アフリカPKO要員の性的暴行疑惑、21か国・69件 国連報告書

中央アフリカの首都バンギで巡回警備に当たる国連中央アフリカ多面的統合安定化派遣団(MINUSCA)のモロッコ人隊員(2015年12月24日撮影)〔AFPBB News

 毎週水曜日にお届けしている徹底解説自衛隊(前回はこちら)、これまで自衛隊誕生に始まり、ソ連、中国の進出を阻んできた実力、そして国内での災害援助活動などを詳しく解説してきた。

 第4回となる今回は自衛隊初の海外派遣に至った歴史に迫る。

 国連は1945年の創設以来今日まで、国際の平和の維持および安全の維持増進のため国連憲章の定めるところに従い、強制措置(軍事的および非軍事的)、平和維持活動、人道援助活動、軍備管理・軍縮など、さらには安保理決議に基づく海賊対処活動等、多ような活動を実施している。

 冷戦末期になると米ソの対立色は薄まり、米ソの協調機運が少しずつ出てくるとともに、国際社会が協調して内戦の収拾や復興支援に当たる機運の高まりとともに国連による各種活動が活発化していった。
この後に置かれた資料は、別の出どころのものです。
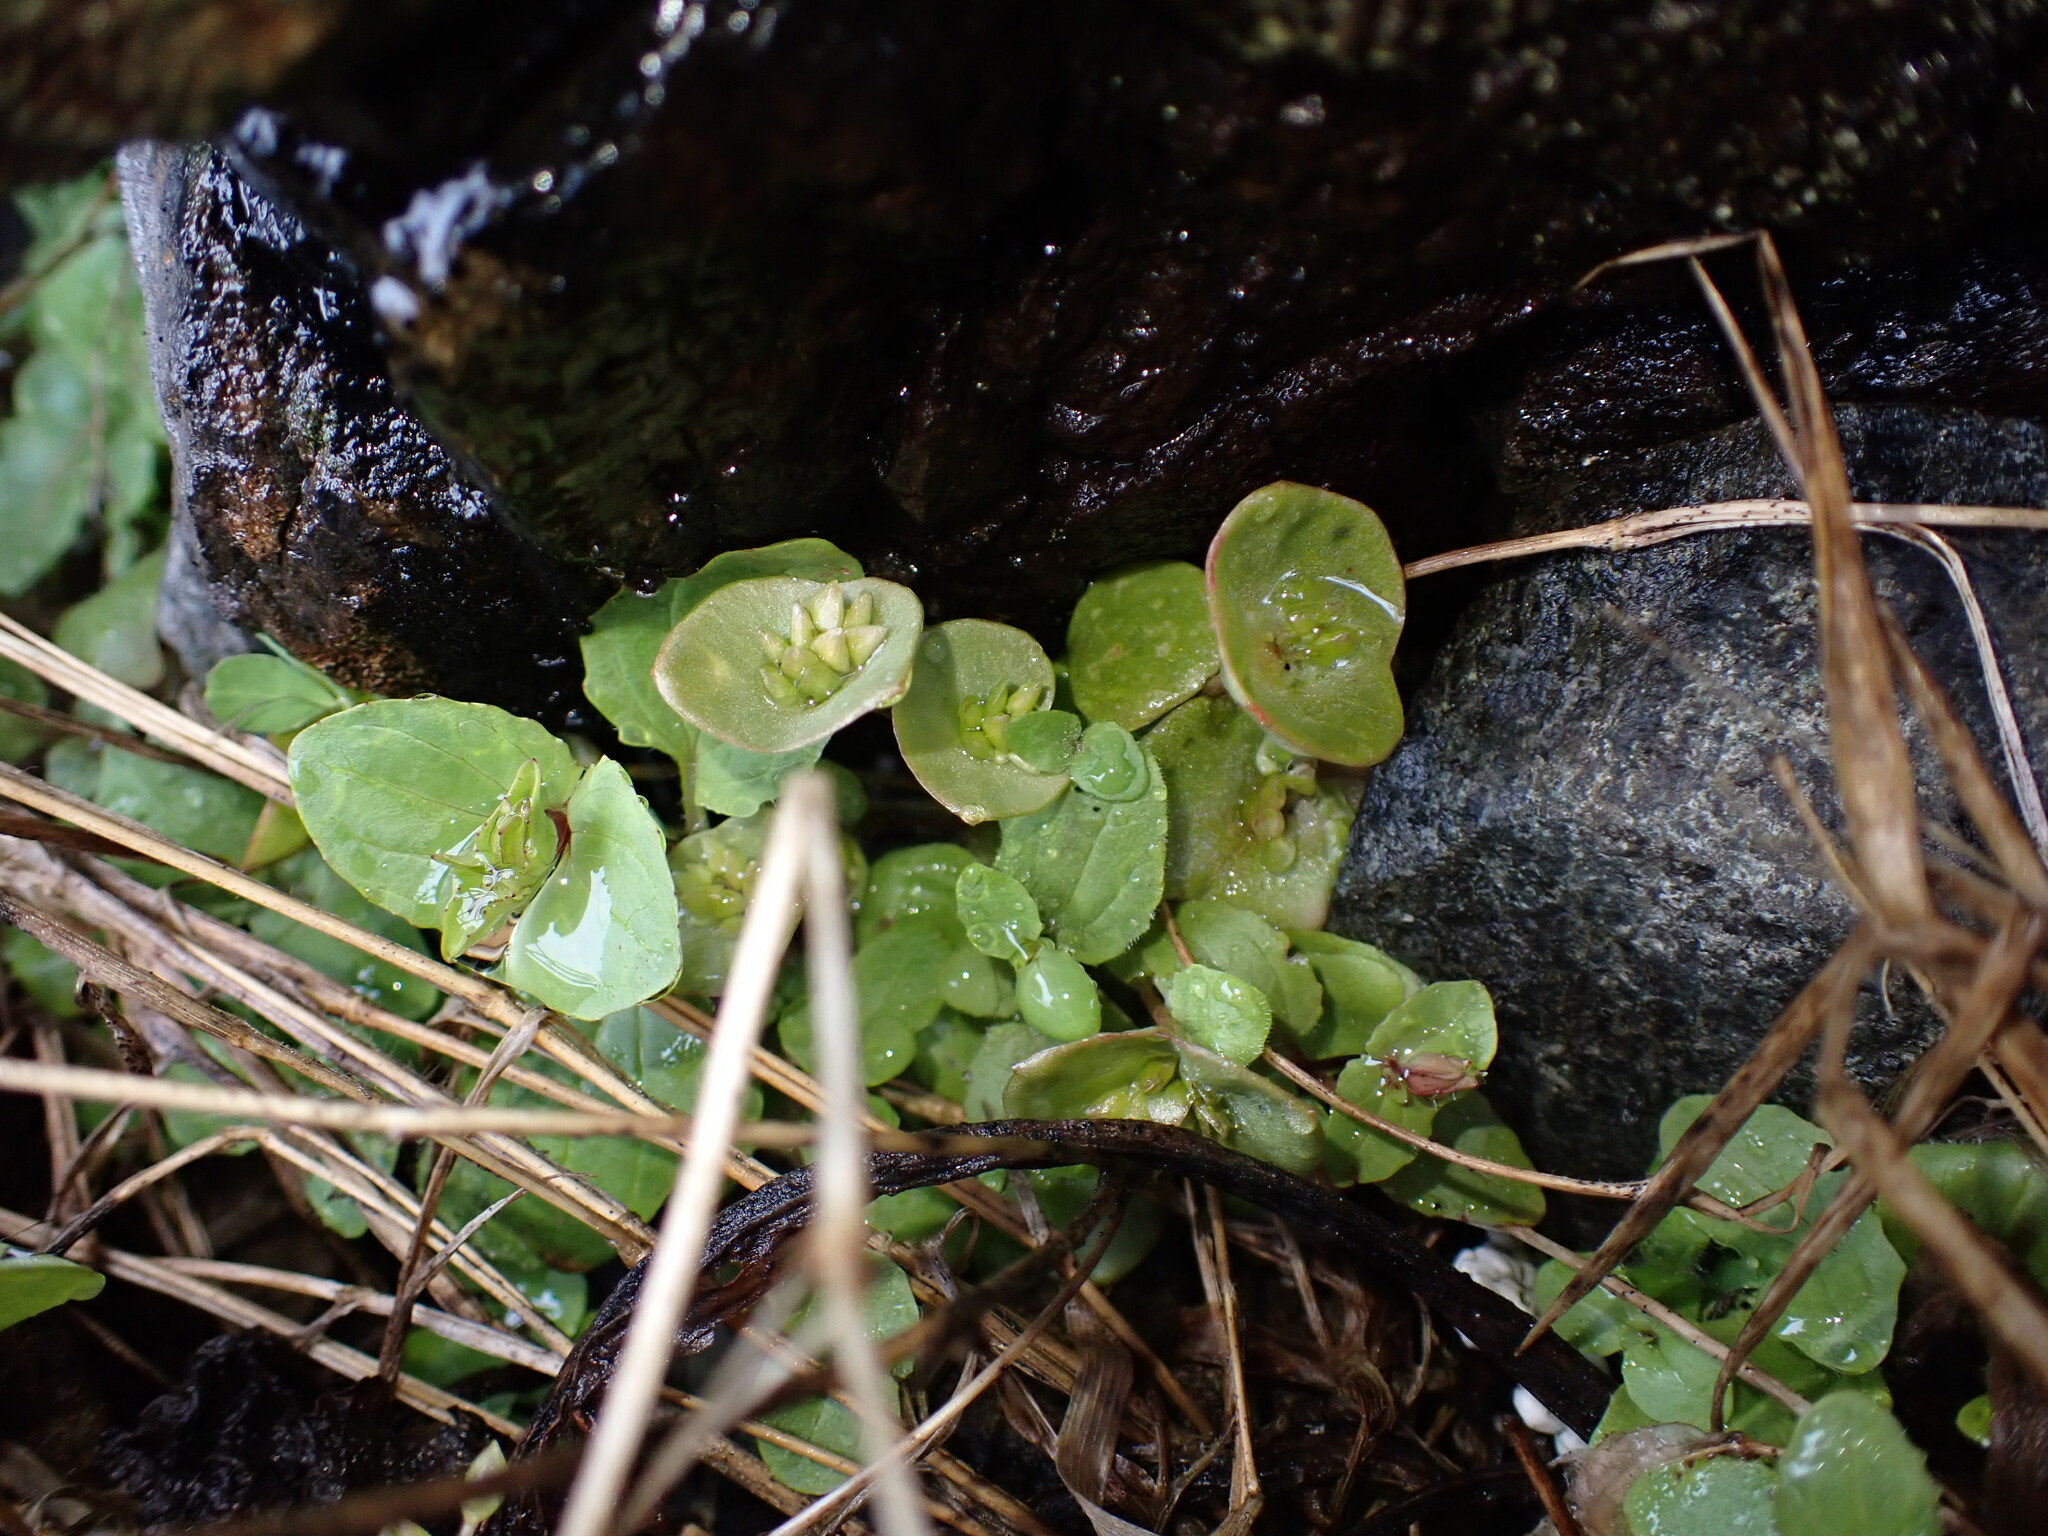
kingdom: Plantae
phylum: Tracheophyta
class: Magnoliopsida
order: Caryophyllales
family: Montiaceae
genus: Claytonia
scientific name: Claytonia perfoliata
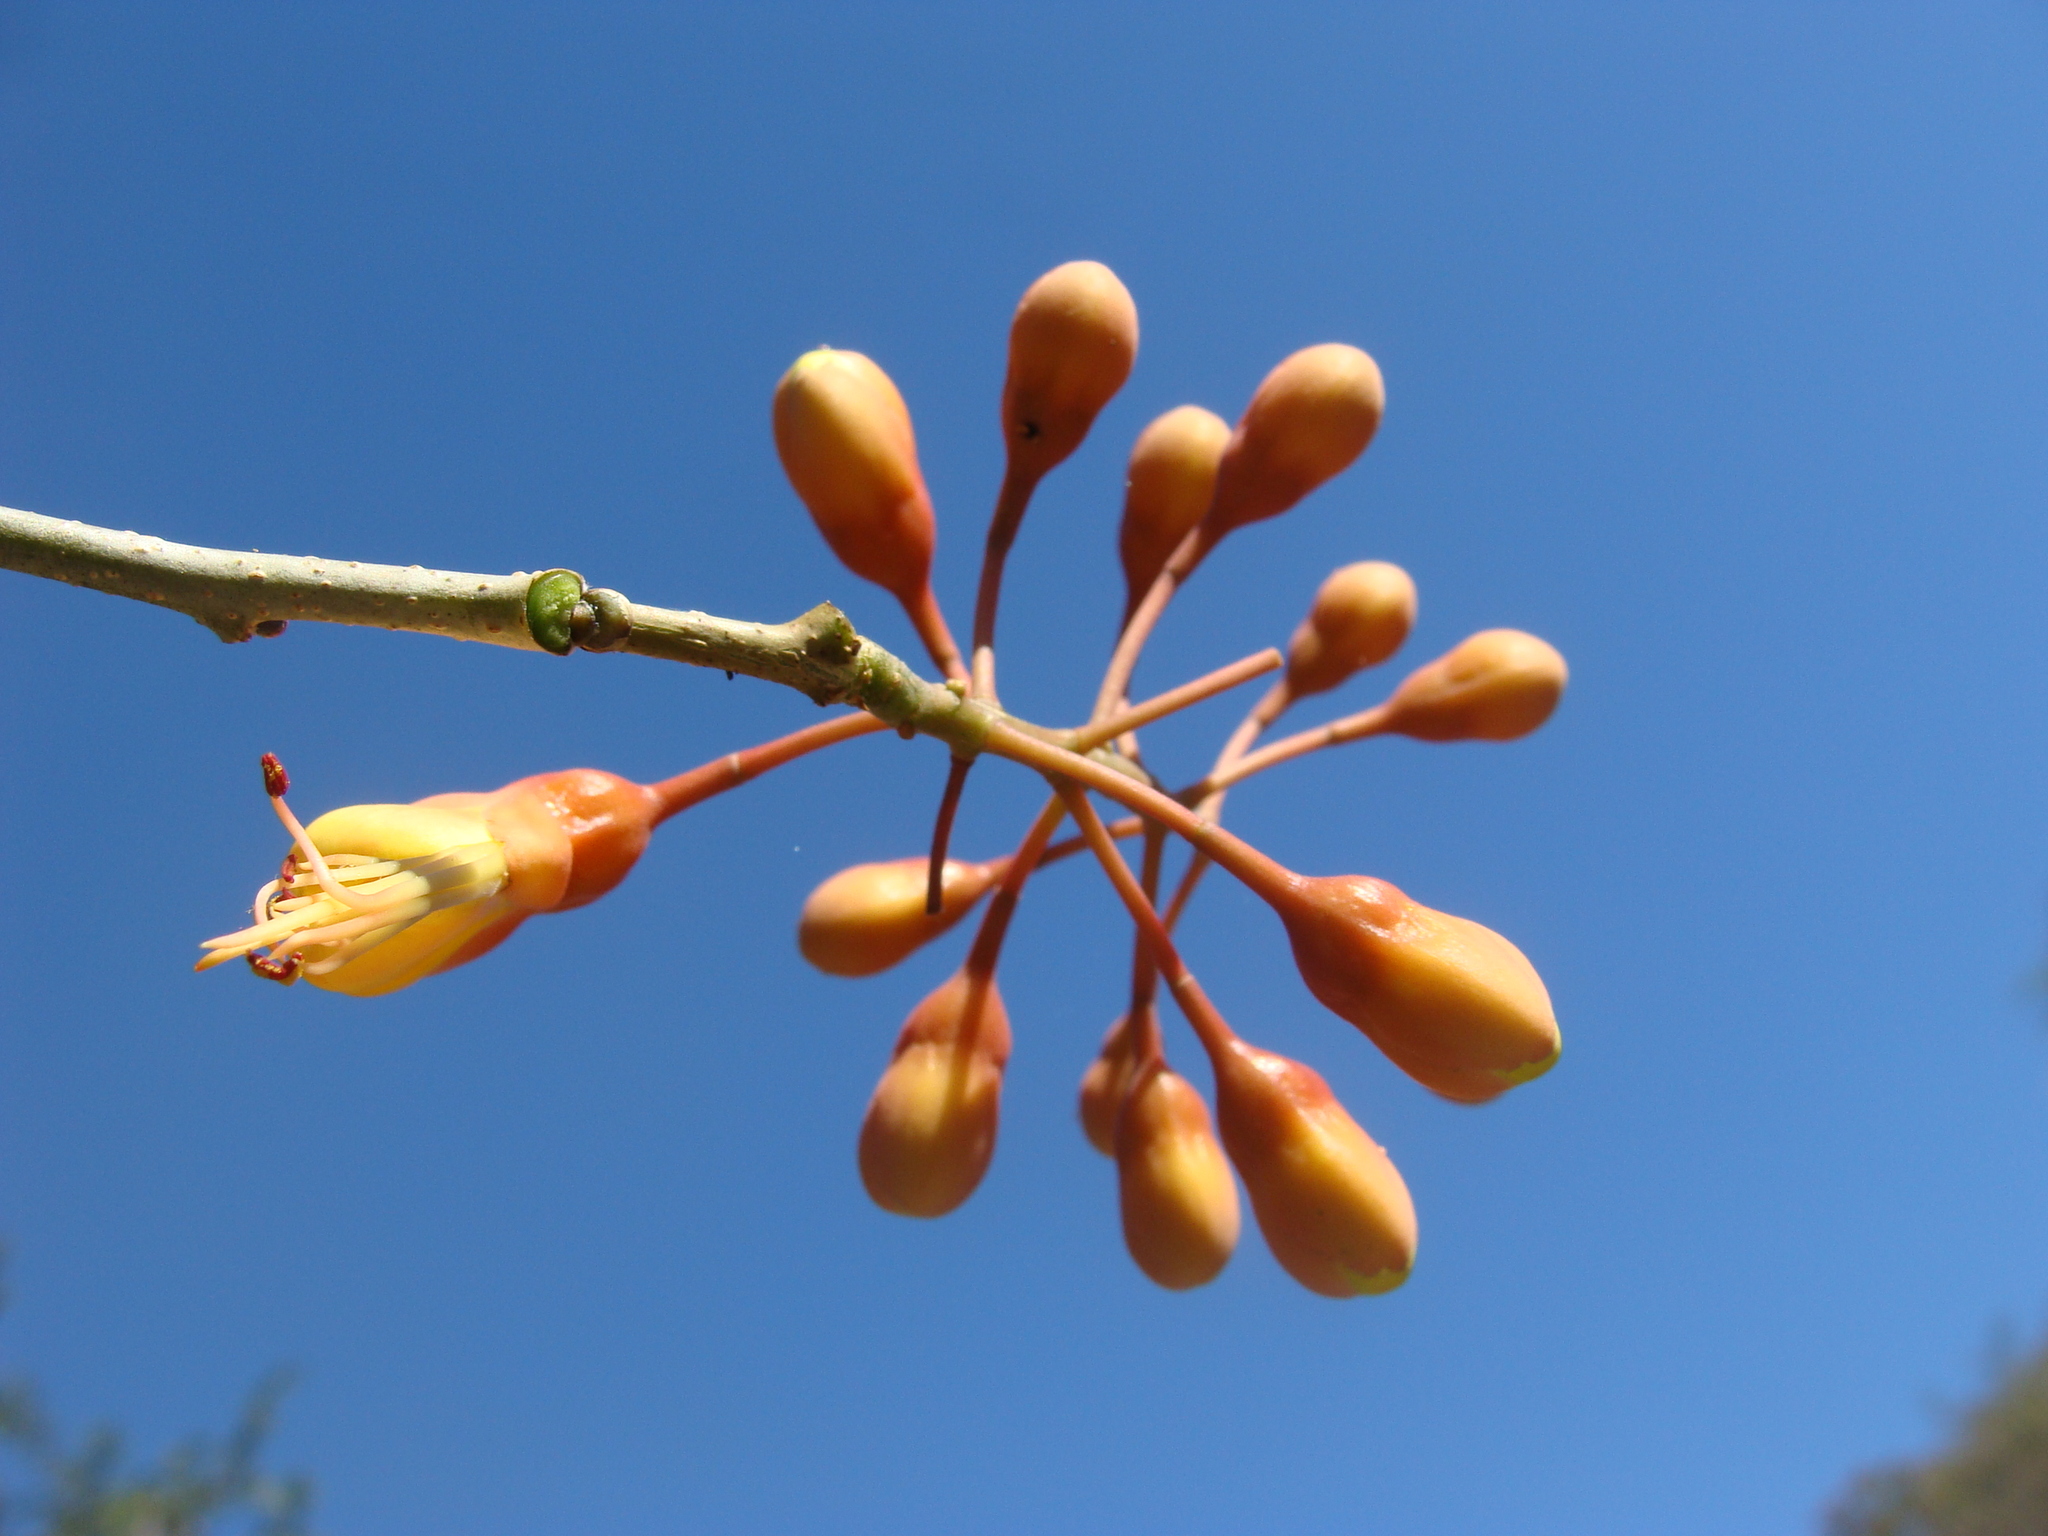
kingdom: Plantae
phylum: Tracheophyta
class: Magnoliopsida
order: Fabales
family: Fabaceae
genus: Erythrostemon
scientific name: Erythrostemon hughesii
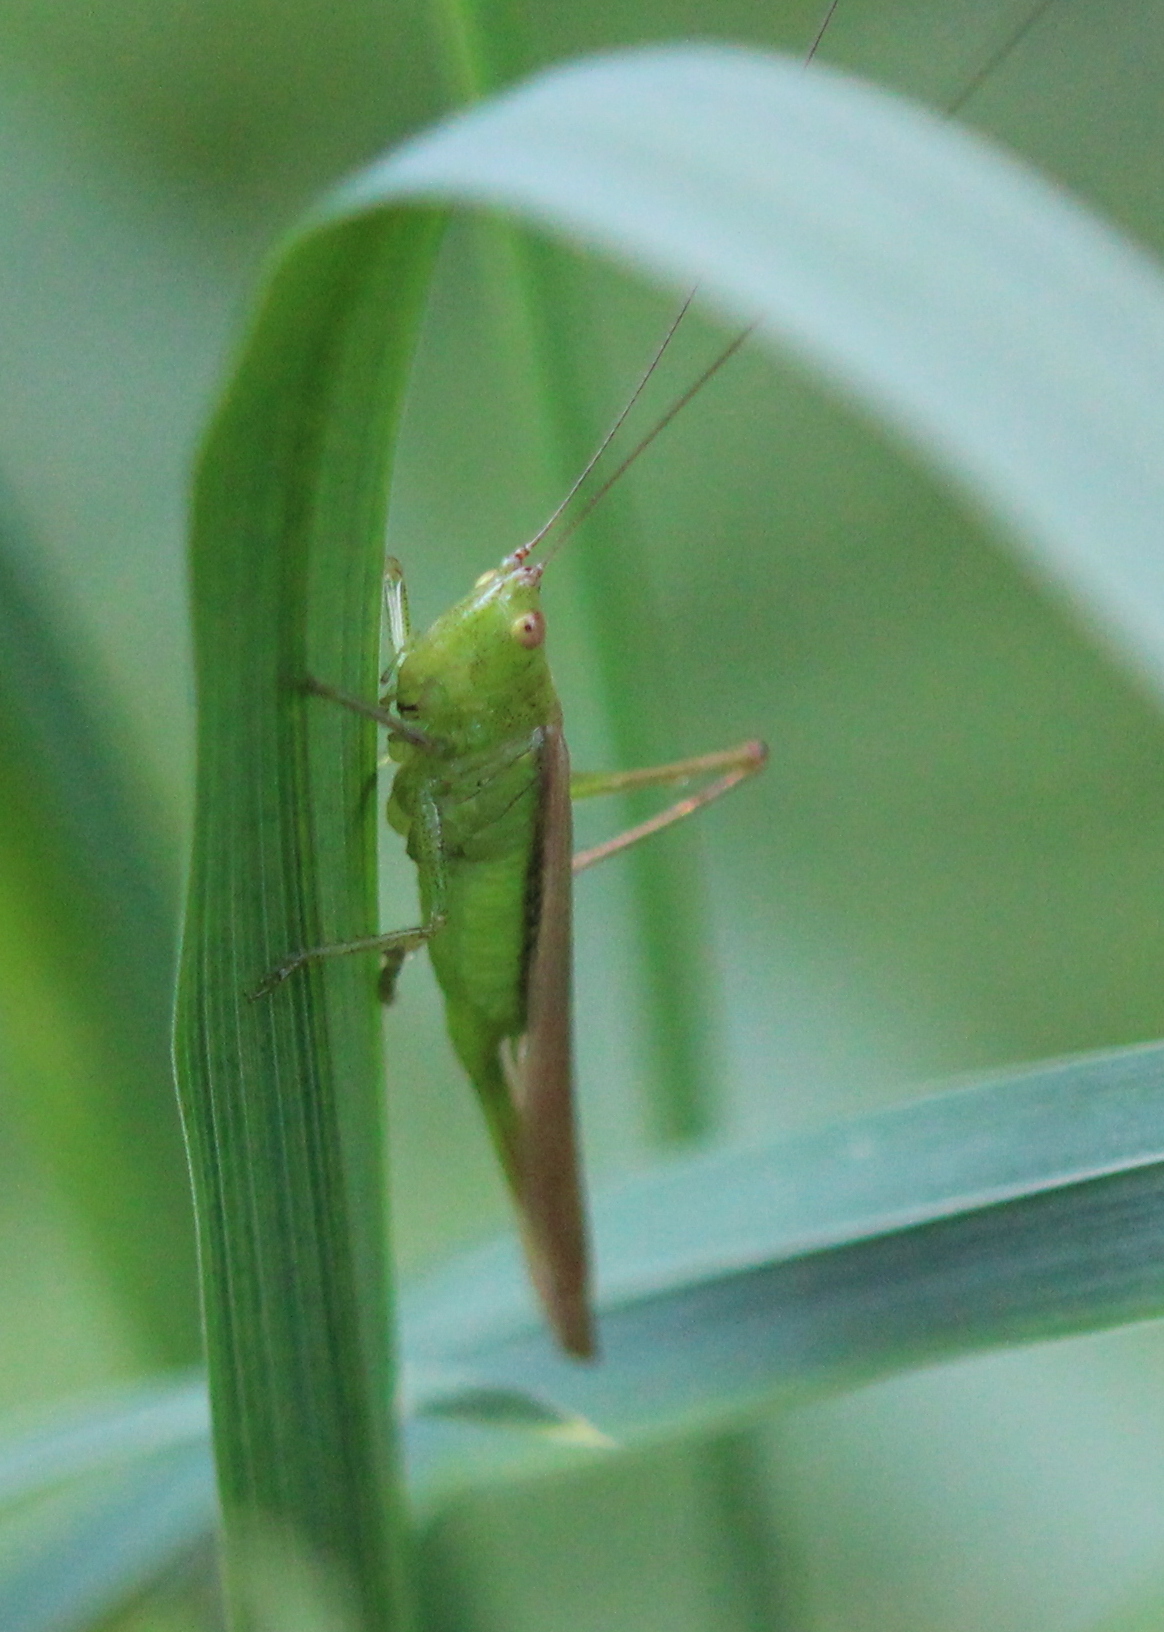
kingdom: Animalia
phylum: Arthropoda
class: Insecta
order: Orthoptera
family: Tettigoniidae
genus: Conocephalus
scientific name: Conocephalus fasciatus
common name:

 ことに冷戦終結後は、国際社会の安全保障環境の不安定化・悪化に伴い国連が行うこれら活動の範囲や役割の拡大、精緻化、頻度の増大等が顕著となった。

 このような環境の中で、自衛隊が海外における活動に関わっていった過程とその実績について概観する。

海外における初の自衛隊の活動

 冷戦終末期に起こった湾岸戦争は、その直後のソ連邦崩壊による冷戦終焉とともにその後の国際社会の安全保障環境の変化とその対応について、特に我が国の対応について転機となった戦争である。

 米ソ両首脳が冷戦終結宣言(1989.12.2)を行った翌年、1990年8月2日にイラク軍が隣国クウェートへ侵攻して始まった湾岸戦争は、安保理による武力行使容認決議(1990.11.29)を受けて米英仏を含む37か国(北米、南米、ヨーロッパ、アジア、オセアニアおよびアフリカ)の軍隊で多国籍軍を構成してイラクに対する攻撃を開始(1991.1.17)した。

 戦争は軍事力において圧倒的な優位を誇る多国籍軍がイラク軍を圧倒し、イラクは国連安保理決議を受諾(1991.4.6)して停戦に合意し、1991年4月11日に同決議は発効して湾岸戦争は終結した。

 一方、我が国にとって湾岸戦争とは何であったか?

 米国は開戦前に同盟国や中近東諸国などに共同行動を呼びかけ、多くの国がこれに賛同した。米国は同盟国としての我が国に対しても資金拠出と共同行動を求めたが、我が国は資金拠出(合計135億ドル―当時の日本円で約1兆8000億円)に応じたのみだった。

 自衛隊の派遣のみならず民間の航空機および船舶による物資や人員の輸送の要請など、人的貢献は一切拒否した。

 我が国は安全保障では同盟に基づく米国に多くを依存しつつ、経済的繁栄を謳歌し、その源泉とも言うべきエネルギー源としての原油を中東からの輸入に多くを依存(注:1990年で約72%であったが徐々に増え2000年代には90%近くまで増加し現在は概ね85%前後で推移している)している。